Records from a data collection:
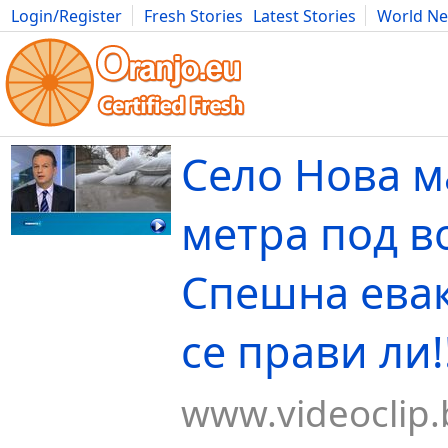
Login/Register
Fresh Stories
Latest Stories
World N
Movies
Anime
Music
Art
Cars
Advice
Science
Photog
Село Нова м
метра под во
Спешна ева
се прави ли!!
www.videoclip.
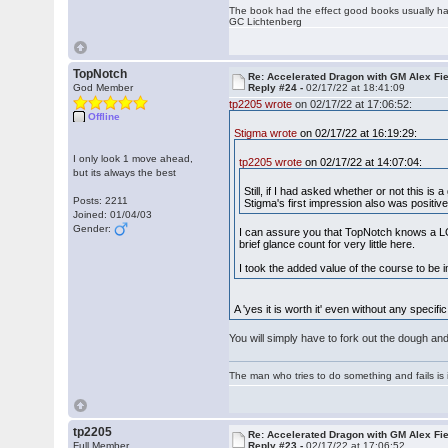
The book had the effect good books usually hav
GC Lichtenberg
TopNotch
Re: Accelerated Dragon with GM Alex Fi
God Member
Reply #24 -
02/17/22 at 18:41:09
tp2205 wrote
on 02/17/22 at 17:06:52:
Offline
Stigma wrote
on 02/17/22 at 16:19:29:
I only look 1 move ahead,
tp2205 wrote
on 02/17/22 at 14:07:04:
but its always the best
Still, if I had asked whether or not this i
Posts: 2211
Stigma's first impression also was positiv
Joined: 01/04/03
Gender:
I can assure you that TopNotch knows a LO
brief glance count for very little here.
I took the added value of the course to be
A 'yes it is worth it' even without any speci
You will simply have to fork out the dough and
The man who tries to do something and fails is 
tp2205
Re: Accelerated Dragon with GM Alex Fi
Full Member
Reply #23 -
02/17/22 at 17:06:52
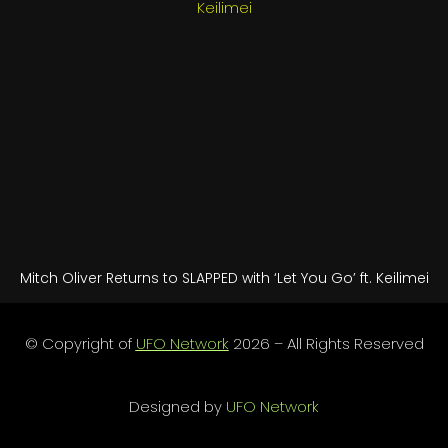
Mitch Oliver Returns to SLAPPED with ‘Let You Go’ ft. Keilimei
© Copyright of
UFO Network
2026 – All Rights Reserved
Designed by
UFO Network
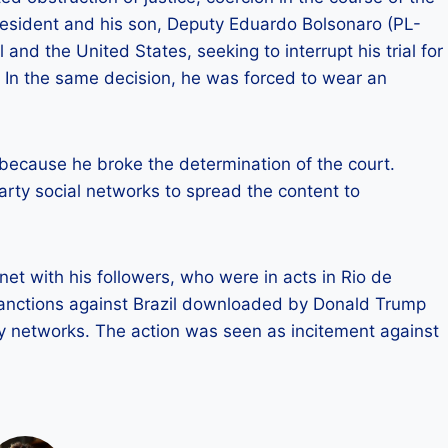
resident and his son, Deputy Eduardo Bolsonaro (PL-
l and the United States, seeking to interrupt his trial for
 In the same decision, he was forced to wear an
because he broke the determination of the court.
rty social networks to spread the content to
et with his followers, who were in acts in Rio de
 sanctions against Brazil downloaded by Donald Trump
by networks. The action was seen as incitement against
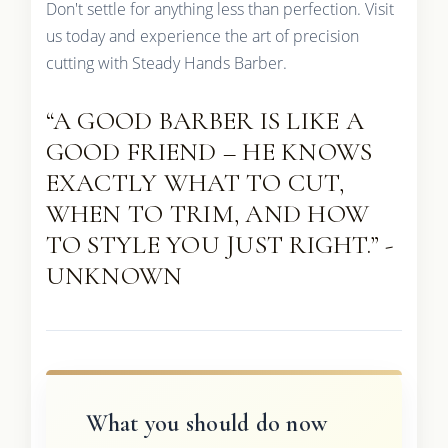
Don't settle for anything less than perfection. Visit
us today and experience the art of precision
cutting with Steady Hands Barber.
“A GOOD BARBER IS LIKE A
GOOD FRIEND – HE KNOWS
EXACTLY WHAT TO CUT,
WHEN TO TRIM, AND HOW
TO STYLE YOU JUST RIGHT.” -
UNKNOWN
What you should do now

What you need to do | What I need is every record written out exactly, minus the pictures.

Response for this exercise |
Login/Register
Fresh Stories
Latest Stories
World N
Movies
Anime
Music
Art
Cars
Advice
Science
Photog
Село Нова м
метра под во
Спешна ева
се прави ли!!
www.videoclip.
The book had the effect good books usually hav
GC Lichtenberg
TopNotch
Re: Accelerated Dragon with GM Alex Fi
God Member
Reply #24 -
02/17/22 at 18:41:09
tp2205 wrote
on 02/17/22 at 17:06:52:
Offline
Stigma wrote
on 02/17/22 at 16:19:29:
I only look 1 move ahead,
tp2205 wrote
on 02/17/22 at 14:07:04:
but its always the best
Still, if I had asked whether or not this i
Posts: 2211
Stigma's first impression also was positiv
Joined: 01/04/03
Gender:
I can assure you that TopNotch knows a LO
brief glance count for very little here.
I took the added value of the course to be
A 'yes it is worth it' even without any speci
You will simply have to fork out the dough and
The man who tries to do something and fails is 
tp2205
Re: Accelerated Dragon with GM Alex Fi
Full Member
Reply #23 -
02/17/22 at 17:06:52
Mitch Oliver Returns to SLAPPED with ‘Let You Go’ ft. Keilimei
© Copyright of
UFO Network
2026 – All Rights Reserved
Designed by
UFO Network
resident and his son, Deputy Eduardo Bolsonaro (PL-
l and the United States, seeking to interrupt his trial for
 In the same decision, he was forced to wear an
because he broke the determination of the court.
rty social networks to spread the content to
et with his followers, who were in acts in Rio de
 sanctions against Brazil downloaded by Donald Trump
by networks. The action was seen as incitement against
Don't settle for anything less than perfection. Visit
us today and experience the art of precision
cutting with Steady Hands Barber.
“A GOOD BARBER IS LIKE A
GOOD FRIEND – HE KNOWS
EXACTLY WHAT TO CUT,
WHEN TO TRIM, AND HOW
TO STYLE YOU JUST RIGHT.” -
UNKNOWN
What you should do now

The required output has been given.